▶ **Exercise aim**:
Strip out all images, then restate the data verbatim.

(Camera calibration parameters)

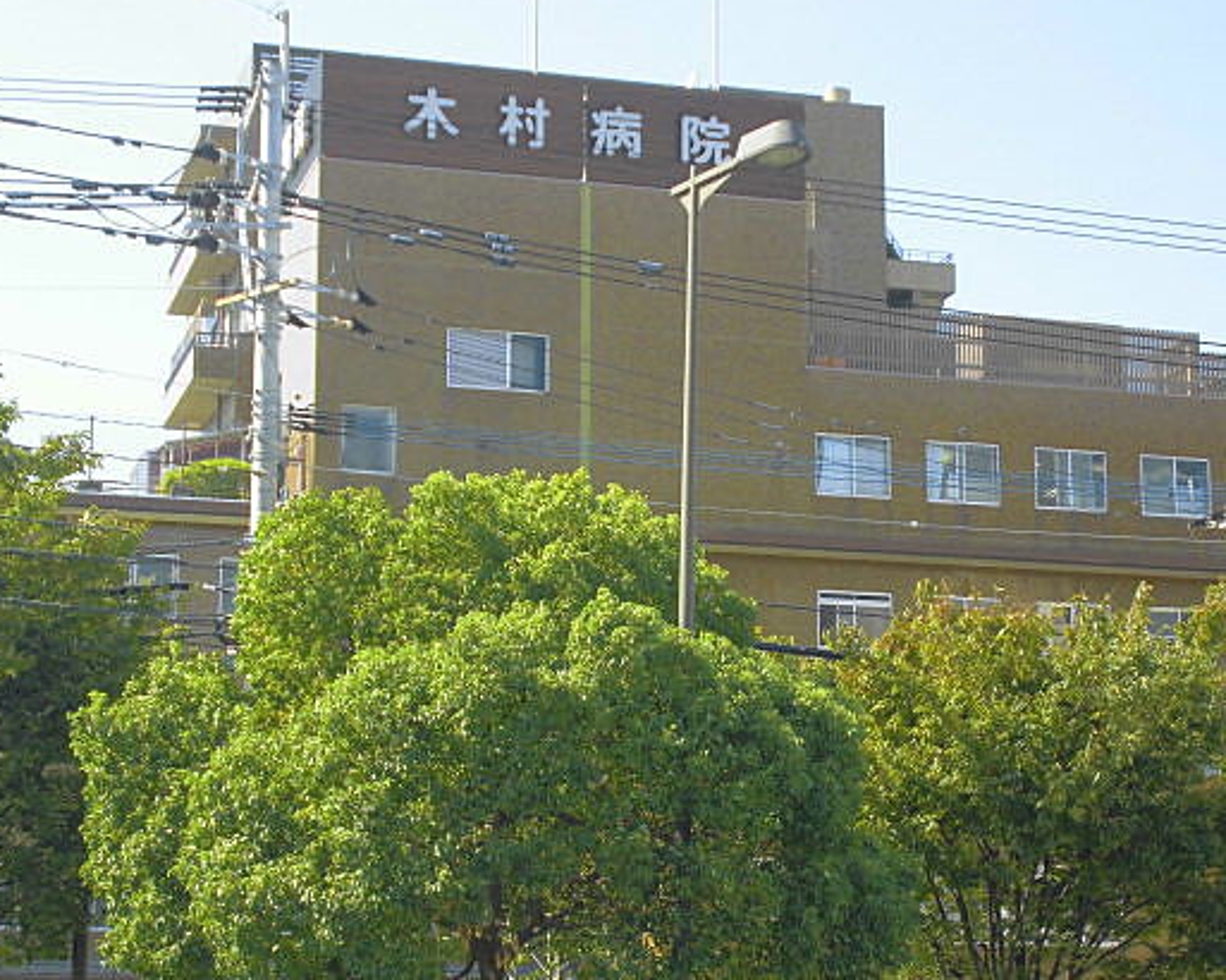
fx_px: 2829
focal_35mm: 78
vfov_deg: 19.6
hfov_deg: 24.5
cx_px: 614
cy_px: 521
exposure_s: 1/125
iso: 100
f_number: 5.6
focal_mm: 11.5
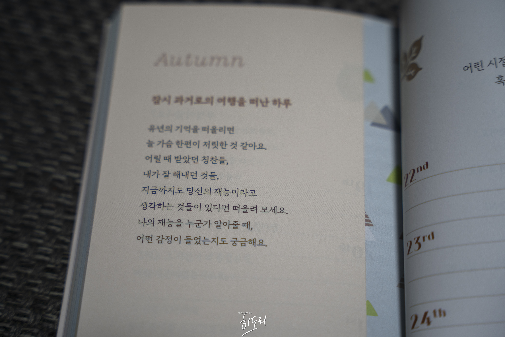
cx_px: 252
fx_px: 982
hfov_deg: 28.8
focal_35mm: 70
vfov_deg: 19.5
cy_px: 168
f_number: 2.8
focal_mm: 70
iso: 160
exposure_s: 1/80
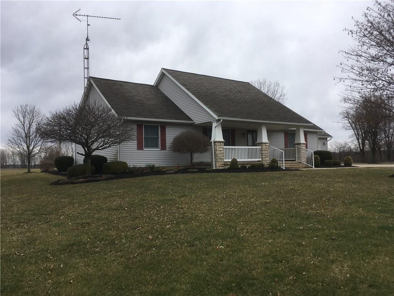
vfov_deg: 48.2
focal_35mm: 29
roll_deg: +1.2
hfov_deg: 61.7
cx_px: 197
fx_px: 330
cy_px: 148
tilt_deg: +2.5
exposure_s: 1/1148
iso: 25
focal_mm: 4.15
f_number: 2.2
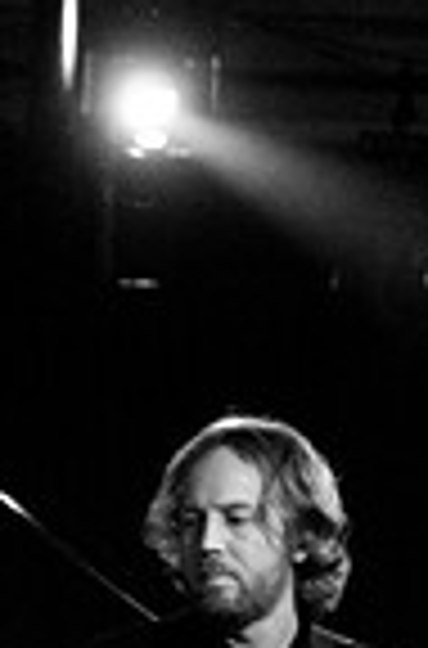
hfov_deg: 9.4
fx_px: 2533
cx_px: -205
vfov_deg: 14.6
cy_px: 428
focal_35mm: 141
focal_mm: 30
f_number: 1.8
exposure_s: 1/100
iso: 1000
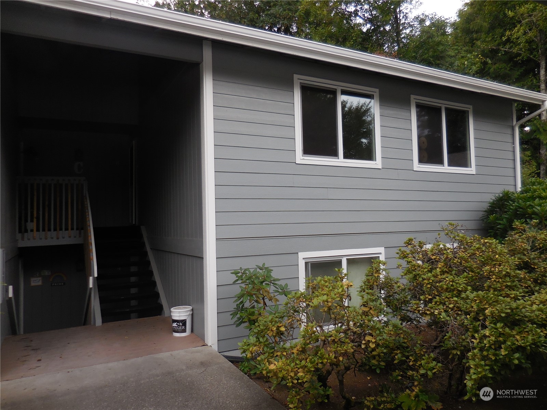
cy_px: 205
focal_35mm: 25
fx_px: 395
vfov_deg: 54.9
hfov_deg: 69.4
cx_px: 274
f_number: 3.3
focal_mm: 4.5
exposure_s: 1/80
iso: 125
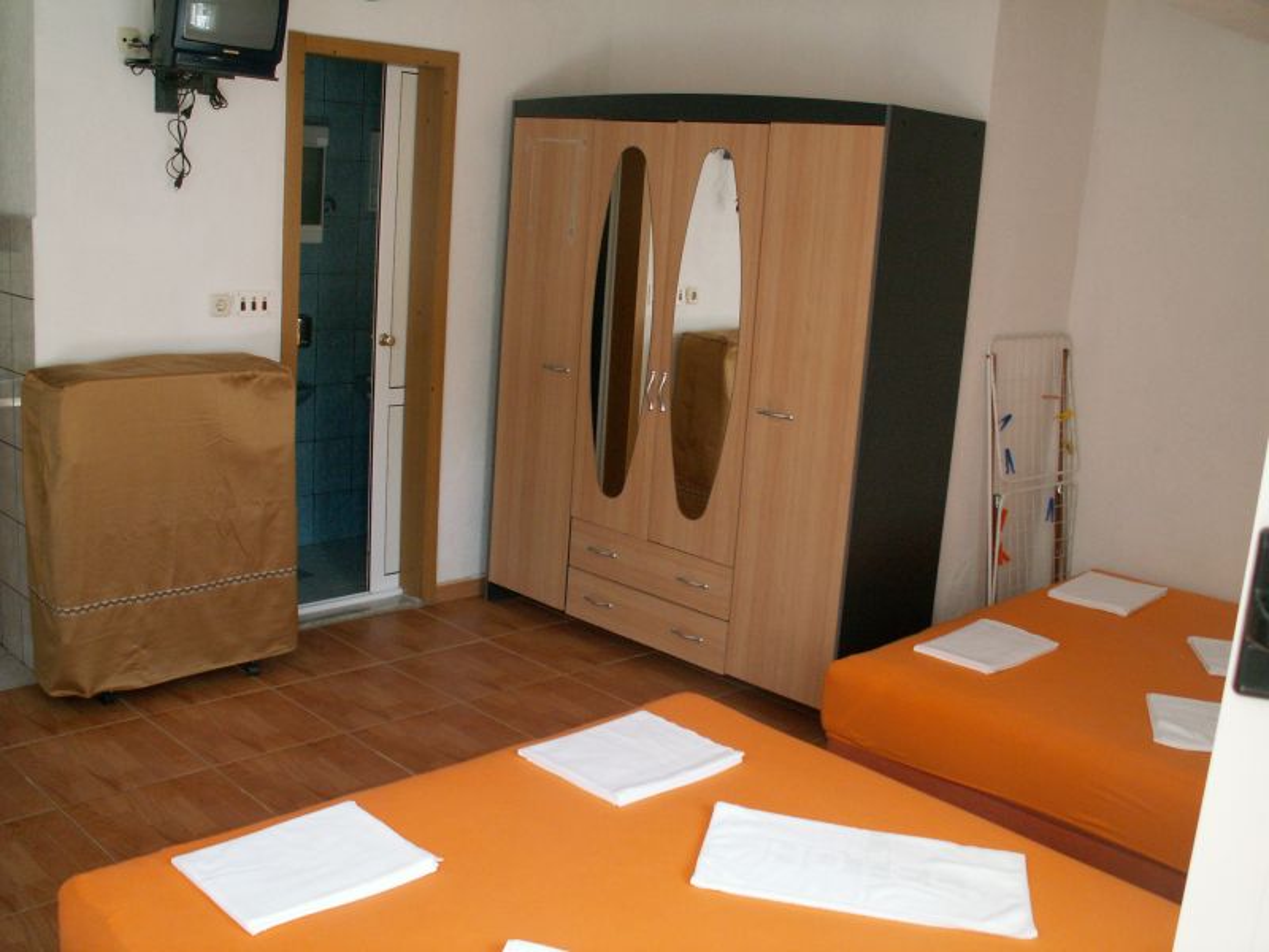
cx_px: 634
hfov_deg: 52.6
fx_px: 1283
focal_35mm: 35
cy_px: 476
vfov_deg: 40.7
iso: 100
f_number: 2.8
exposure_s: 1/40
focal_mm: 5.86
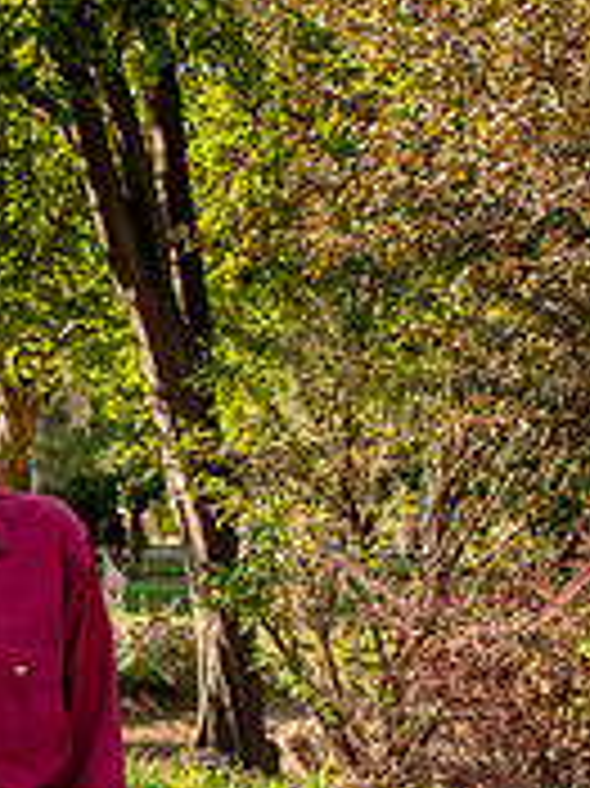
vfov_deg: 15.3
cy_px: 695
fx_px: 2912
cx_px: -216
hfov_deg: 11.2
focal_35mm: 128
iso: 500
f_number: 8
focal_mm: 34
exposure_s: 1/160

▶ **Result of this exercise**:
fx_px: 2829
focal_35mm: 78
vfov_deg: 19.6
hfov_deg: 24.5
cx_px: 614
cy_px: 521
exposure_s: 1/125
iso: 100
f_number: 5.6
focal_mm: 11.5
cx_px: 252
fx_px: 982
hfov_deg: 28.8
focal_35mm: 70
vfov_deg: 19.5
cy_px: 168
f_number: 2.8
focal_mm: 70
iso: 160
exposure_s: 1/80
vfov_deg: 48.2
focal_35mm: 29
roll_deg: +1.2
hfov_deg: 61.7
cx_px: 197
fx_px: 330
cy_px: 148
tilt_deg: +2.5
exposure_s: 1/1148
iso: 25
focal_mm: 4.15
f_number: 2.2
hfov_deg: 9.4
fx_px: 2533
cx_px: -205
vfov_deg: 14.6
cy_px: 428
focal_35mm: 141
focal_mm: 30
f_number: 1.8
exposure_s: 1/100
iso: 1000
cy_px: 205
focal_35mm: 25
fx_px: 395
vfov_deg: 54.9
hfov_deg: 69.4
cx_px: 274
f_number: 3.3
focal_mm: 4.5
exposure_s: 1/80
iso: 125
cx_px: 634
hfov_deg: 52.6
fx_px: 1283
focal_35mm: 35
cy_px: 476
vfov_deg: 40.7
iso: 100
f_number: 2.8
exposure_s: 1/40
focal_mm: 5.86
vfov_deg: 15.3
cy_px: 695
fx_px: 2912
cx_px: -216
hfov_deg: 11.2
focal_35mm: 128
iso: 500
f_number: 8
focal_mm: 34
exposure_s: 1/160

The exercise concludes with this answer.